Excerpted text section start

United States District Court, E.D. Pennsylvania

April 25, 2018

WAYNE J. FENIMORE Plaintiff,
v.
NANCY A. BERRYHILL, ACTING COMMISSIONER OF SOCIAL SECURITY, Defendant.

          MEMORANDUM OPINION

          SCHMEHL, J.

         I. Introduction

         Plaintiff Wayne J. Fenimore, who is proceeding pro se and has been granted leave to proceed in forma pauperis, has filed a Complaint seeking judicial review of a decision of the Social Security Administration pursuant to 42 U.S.C. § 405(g). Defendant Nancy A. Berryhill, Acting Commissioner of Social Security, has moved to dismiss Fenimore's Complaint as untimely. Because Fenimore's Complaint is untimely, Berryhill's Motion to Dismiss is granted.

         II. Background

         Fenimore filed applications for disability insurance benefits and widower's insurance benefits. (See Chung Decl. ¶ 3(a).) On February 1, 2016, an Administrative Law Judge (ALJ), denied Fenimore's applications for benefits and mailed a copy of his decision to the Plaintiff. (See Chung Decl. ¶ 3(a), Ex. 1.) Fenimore filed a request for review of the ALJ's decision. (Id.) The Appeals Council notified plaintiff of the denial of his request for review by a letter dated August 14, 2017. (Id.) The denial letter which was post marked August 15, 2017, was mailed to plaintiff at 3700 School Lane, Drexel Hill, Pennsylvania. (ECF 11, Ex. 1.) The letter advised plaintiff of his right to file a civil action within 60 days from the date of receipt of the notice. (Chung Decl. ¶ 3(a), Ex. 1.) The denial letter further advised plaintiff that, "[t]he 60 days start the day after you receive this letter. We assume you received this letter 5 days after the date on it unless you show us that you did not receive it within the 5-day period." (Id. ¶ 2, Ex. 2.) Plaintiff filed this action on October 20, 2017. Defendant moves for dismissal on the grounds that the instant complaint was not filed within the 60-day time-frame.

Excerpted text section end
Record set section start

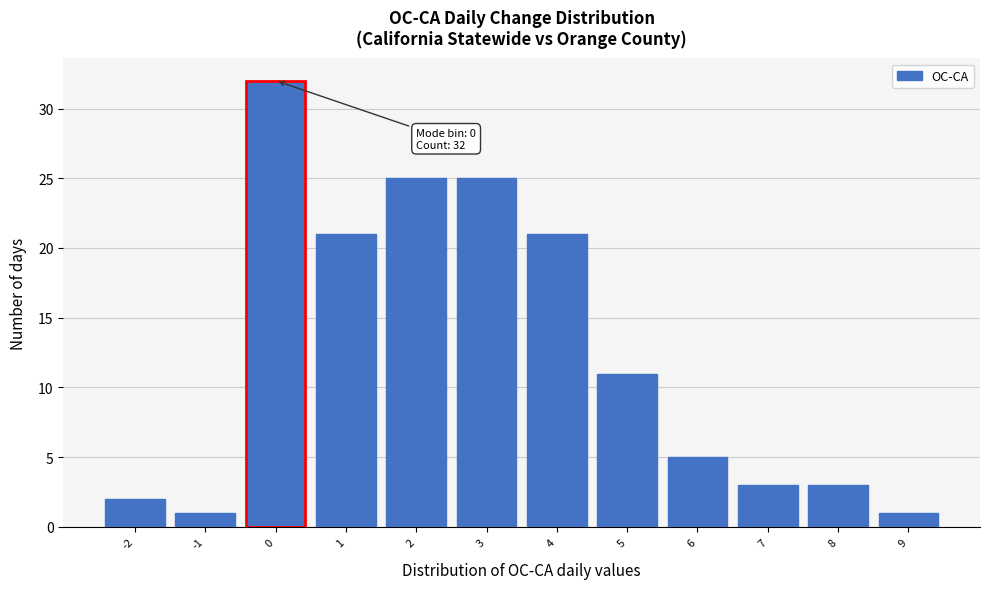

Which range on the x-axis has the tallest bar?

-0.5 to 0.5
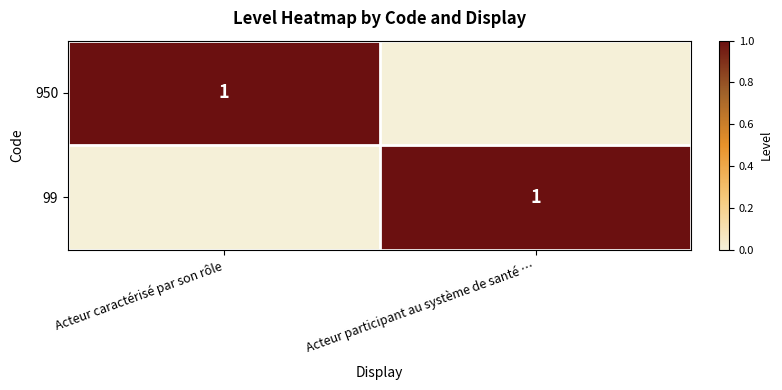

What is the total value across all series at Acteur participant au système de santé …?

1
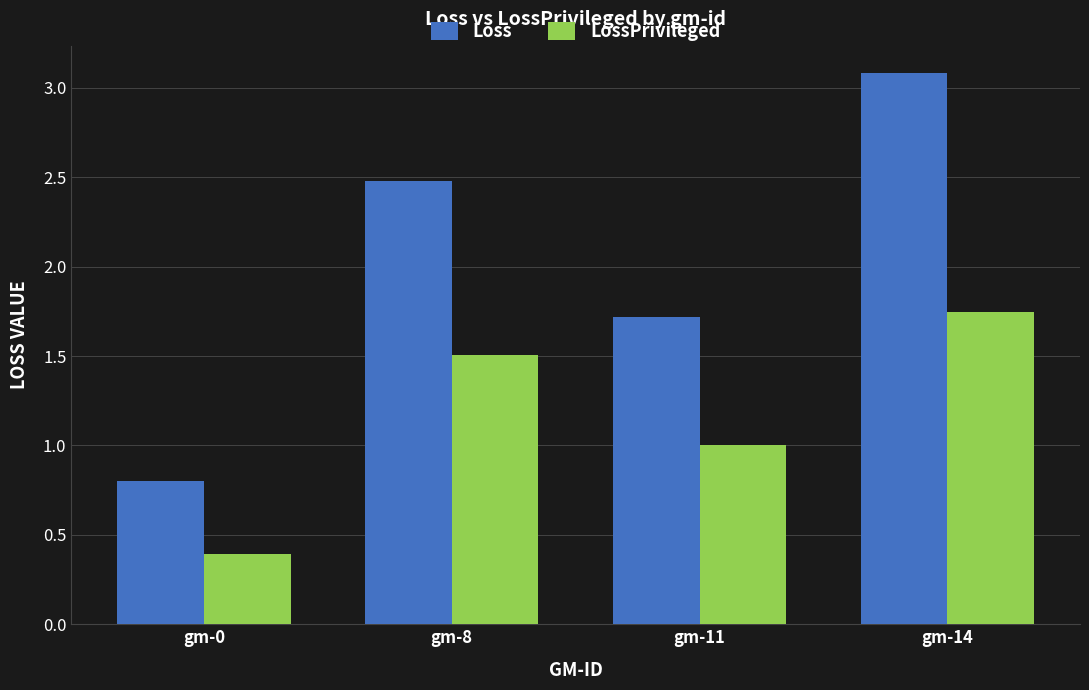

Is the value of LossPrivileged at gm-0 greater than the value of Loss at gm-8?

No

Record set section end

*Exercise A*
From the court opinion, pull out the part that opens with the words containing "SCHMEHL, J." and closes with "Dismiss is granted.".
*Exercise B*
Answer these questions using the court opinion:
(i) What two kinds of benefits did Fenimore apply for?
(ii) On what date did the Administrative Law Judge deny his applications?
(iii) On what date did Fenimore file this action?
These rows were taken from a different source than the court opinion.

*Task response A*
SCHMEHL, J.

         I. Introduction

         Plaintiff Wayne J. Fenimore, who is proceeding pro se and has been granted leave to proceed in forma pauperis, has filed a Complaint seeking judicial review of a decision of the Social Security Administration pursuant to 42 U.S.C. § 405(g). Defendant Nancy A. Berryhill, Acting Commissioner of Social Security, has moved to dismiss Fenimore's Complaint as untimely. Because Fenimore's Complaint is untimely, Berryhill's Motion to Dismiss is granted.

*Task response B*
(i) Disability insurance benefits and widower's insurance benefits
(ii) February 1, 2016
(iii) October 20, 2017